When the alleged Boston Marathon bomber was told by one of his friends that he resembled one of the suspects in the widely released surveillance video, he sent a chilling response, "Lol, you better not text me," an affidavit unsealed yesterday said.
The brief interaction between bombing suspect Dzhokhar, 19, and his friend Dias Kadyrbayev occurred three days after the April 15 bombing, the affidavit was quoted by Fox News as saying.
Kadyrbayev was among the three teenage college friends of Dzhokhar who tried to save him although they knew that he was involved in the terrorist attack, with two of them destroying his key belongings and the third lying to the police.

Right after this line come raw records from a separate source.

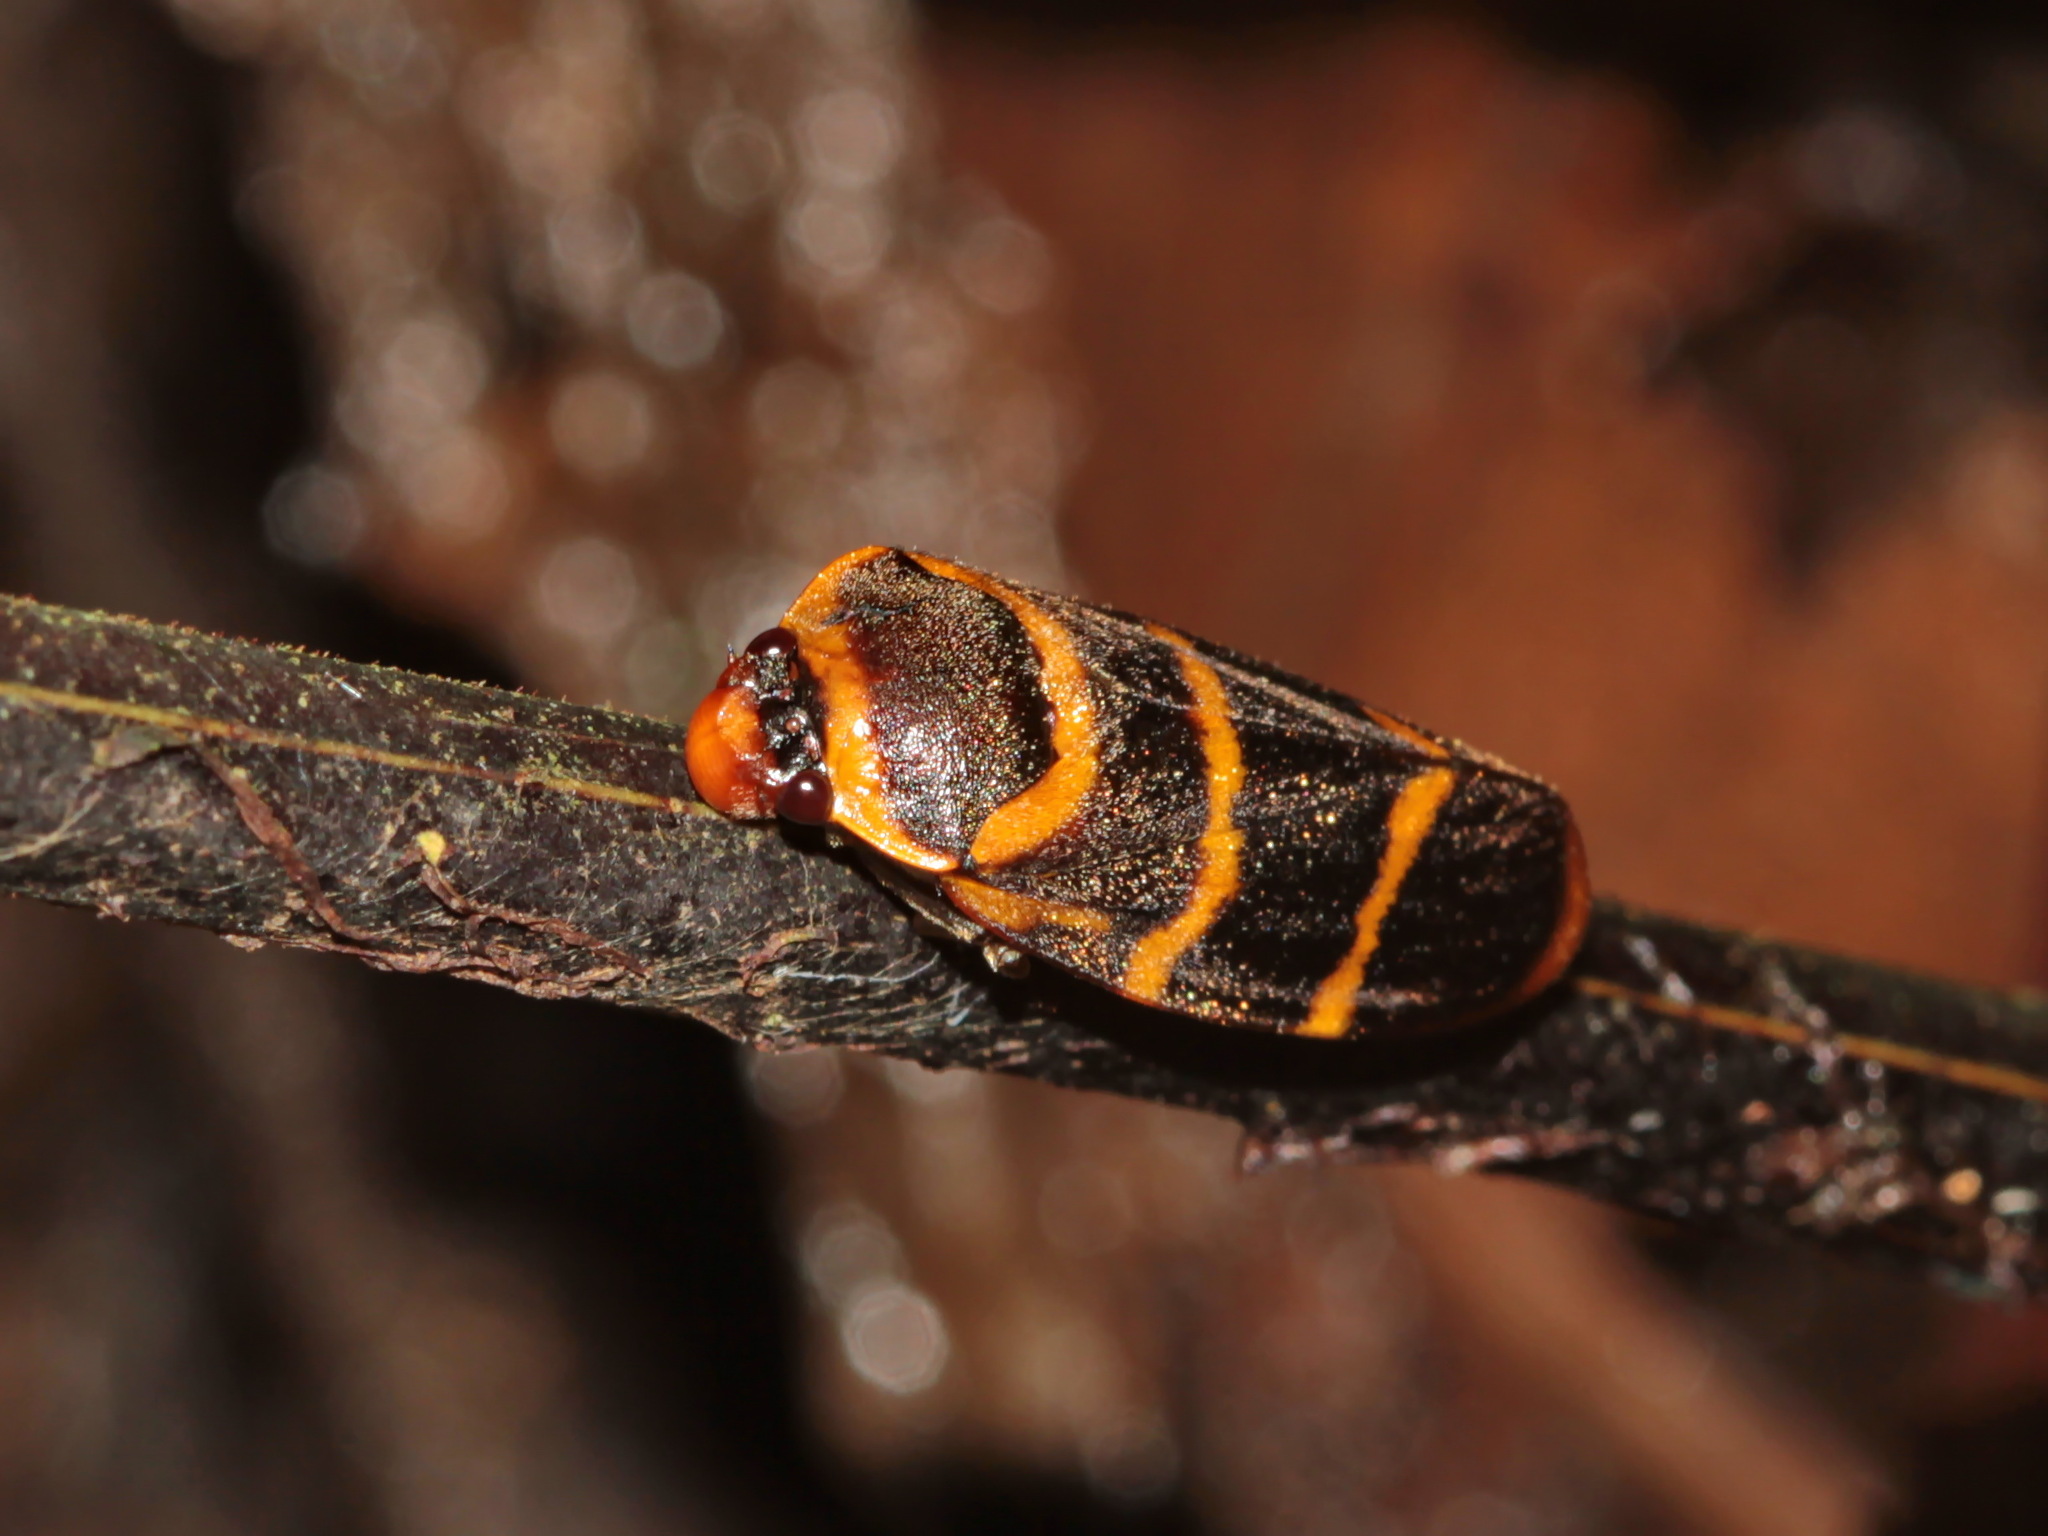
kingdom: Animalia
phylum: Arthropoda
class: Insecta
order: Hemiptera
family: Cercopidae
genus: Phymatostetha
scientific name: Phymatostetha stalii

But little did they knew that their effort would land them in jail for helping someone who is suspected of two bomb blasts in Boston that killed three people and injured more than 250 others on April 15, in one of the worst terrorist attack in the US post 9/11.
The FBI yesterday arrested and charged Kadyrbayev, and Azamat Tazhayakov, both of New Bedford in Massachusetts, of trying to destroy the key evidences, a laptop computer and a backpack containing fireworks.
A third, Robel Phillipos, is charged with making false statements to officials.
Dzhokhar also texted Kadyrbayev to say, "Come to my room and take whatever you want," according to the affidavit.
"Kadyrbayev knew when he saw the empty fireworks that Tsarnaev was involved in the marathon bombing," the affidavit said.
"Kadyrbayev decided to remove the backpack from the room in order to help his friend Tsarnaev avoid trouble," it said.
The exchange came just a few hours before Dzhokhar and his brother Tamerlan would carjack a Chinese immigrant, murder an MIT police officer and engage in a wild shootout with police through the streets of Cambridge and Watertown, police say.
26-year-old Tamerlan Tsarnaev died on April 19 in a shootout, hours after authorities showed the brothers on surveillance video and named them as suspects.
Documents based on interviews with the young men also revealed that Dzhokhar allegedly dropped sinister hints before the attack, telling his friends a month before that he had learned how to make a bomb.
However, it wasn't until the FBI released a surveillance photo of the suspects that the friends realised Dzhokhar may have been involved.